• Selected text:
--

I think it's actually quite easy to make it possible to disable
(possibly also enable) individual pattern characters with no significant
disadvantages, indeed the code is actually a bit neater.  So you'll be
able to mix and match EXTENDEDGLOB features, turning off anything that
trips you up.

Here's my master plan.

The patch here changes the scheme for recognising special characters in
patterns.  Instead of testing internally for isset(EXTENDEDGLOB) etc.,
there is now a set of pattern characters which either is the token for
the character (some KSHGLOBs don't need tokens because the following
open parenthesis is tokenised instead), or the special token Marker if
the pattern character isn't active --- the latter will never match a
character in a tokenised string, it's only put into strings in special
cases as a (surprise!) marker.  So we set up this special array
appropriately for the combination of options: EXTENDEDGLOB, KSHGLOB,
SHGLOB.  (Note that there are parsing implications elsewhere,
particularly for SHGLOB; these aren't affected.)

As a bonus, we get a free array that can be used as a set of active
characters to test for the end of a pattern segment or the end of a pure
string segment, replacing the two existing arrays that did that and
so simplifying the way this works.

This patch shouldn't have any major effect: it will have some, I hope, to
make parsing of KSHGLOB and SHGLOB patterns a little bit more consistent
as they were something of an afterthought.

All the tests are still passing after the following patch.


The second step, to follow: now we have the "zpc_special" array, it will
be possible (and fairly straightforward) to introduce a special variable
to indicate pattern characters that should be turned off, and what's
more this won't slow down the body of pattern compilation --- we just
need to initialise "zpc_special" from the new variable once for each
pattern compilation just as we do with the glob options.  For example:

zsh_pattern_disable=('^' '(' '+(')

--

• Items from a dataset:
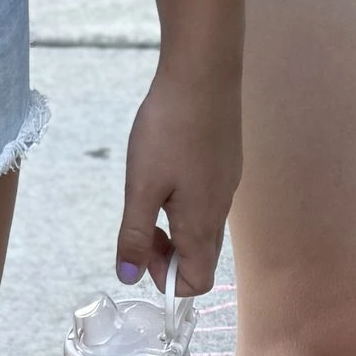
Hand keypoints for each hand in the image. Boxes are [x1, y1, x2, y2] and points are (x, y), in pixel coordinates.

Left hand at [116, 55, 240, 295]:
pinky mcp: (226, 164)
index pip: (196, 283)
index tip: (142, 252)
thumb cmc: (170, 129)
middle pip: (199, 258)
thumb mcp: (142, 187)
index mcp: (201, 225)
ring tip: (152, 191)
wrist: (204, 73)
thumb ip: (135, 236)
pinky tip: (168, 168)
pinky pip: (207, 201)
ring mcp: (226, 186)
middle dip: (167, 254)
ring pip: (202, 228)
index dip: (165, 280)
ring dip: (174, 226)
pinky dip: (185, 202)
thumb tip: (128, 276)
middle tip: (142, 222)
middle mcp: (220, 211)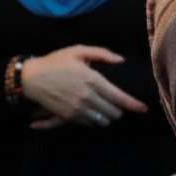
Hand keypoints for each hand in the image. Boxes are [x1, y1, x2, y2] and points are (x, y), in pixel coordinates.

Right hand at [20, 45, 146, 127]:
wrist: (31, 78)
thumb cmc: (55, 62)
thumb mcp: (78, 51)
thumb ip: (102, 54)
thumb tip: (121, 60)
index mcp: (92, 79)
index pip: (119, 97)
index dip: (134, 105)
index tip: (144, 109)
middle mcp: (87, 97)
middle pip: (113, 112)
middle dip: (118, 110)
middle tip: (115, 104)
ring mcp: (77, 109)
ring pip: (102, 121)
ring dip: (106, 116)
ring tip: (104, 109)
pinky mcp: (68, 117)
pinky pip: (88, 124)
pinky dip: (94, 121)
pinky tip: (92, 114)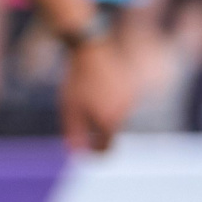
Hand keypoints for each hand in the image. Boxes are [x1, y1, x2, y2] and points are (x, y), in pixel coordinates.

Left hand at [59, 34, 129, 151]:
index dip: (94, 152)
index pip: (106, 148)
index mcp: (110, 121)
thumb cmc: (79, 80)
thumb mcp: (70, 107)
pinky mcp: (131, 87)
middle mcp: (125, 112)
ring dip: (101, 114)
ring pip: (115, 116)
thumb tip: (77, 153)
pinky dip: (108, 101)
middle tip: (79, 124)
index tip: (83, 148)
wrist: (93, 48)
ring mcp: (130, 99)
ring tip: (85, 99)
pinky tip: (95, 90)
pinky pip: (118, 102)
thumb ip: (74, 132)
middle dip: (96, 132)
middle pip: (110, 132)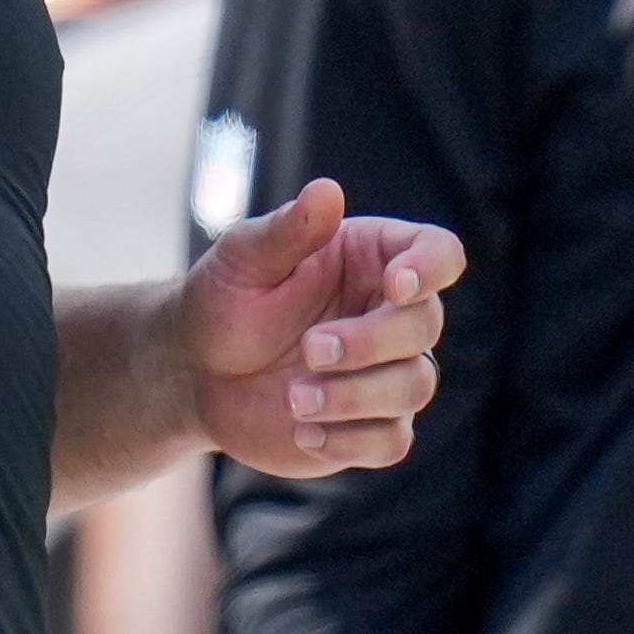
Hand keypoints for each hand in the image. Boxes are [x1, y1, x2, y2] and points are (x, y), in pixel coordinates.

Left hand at [180, 181, 462, 482]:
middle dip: (370, 341)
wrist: (195, 373)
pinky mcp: (370, 427)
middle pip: (425, 325)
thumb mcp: (243, 258)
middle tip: (310, 349)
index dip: (431, 268)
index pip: (438, 253)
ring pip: (415, 386)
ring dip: (355, 396)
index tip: (395, 286)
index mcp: (373, 259)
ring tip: (293, 398)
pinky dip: (349, 440)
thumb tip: (327, 191)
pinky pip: (392, 442)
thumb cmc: (223, 301)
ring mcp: (385, 373)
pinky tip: (302, 432)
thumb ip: (288, 230)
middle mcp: (390, 314)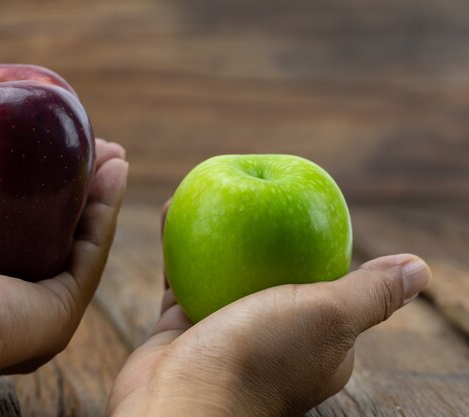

--

• Task description: Reproduce the stretch of the text about zsh pattern characters from "This patch shouldn't" through "of an afterthought.".

• Exercise result:
This patch shouldn't have any major effect: it will have some, I hope, to
make parsing of KSHGLOB and SHGLOB patterns a little bit more consistent
as they were something of an afterthought.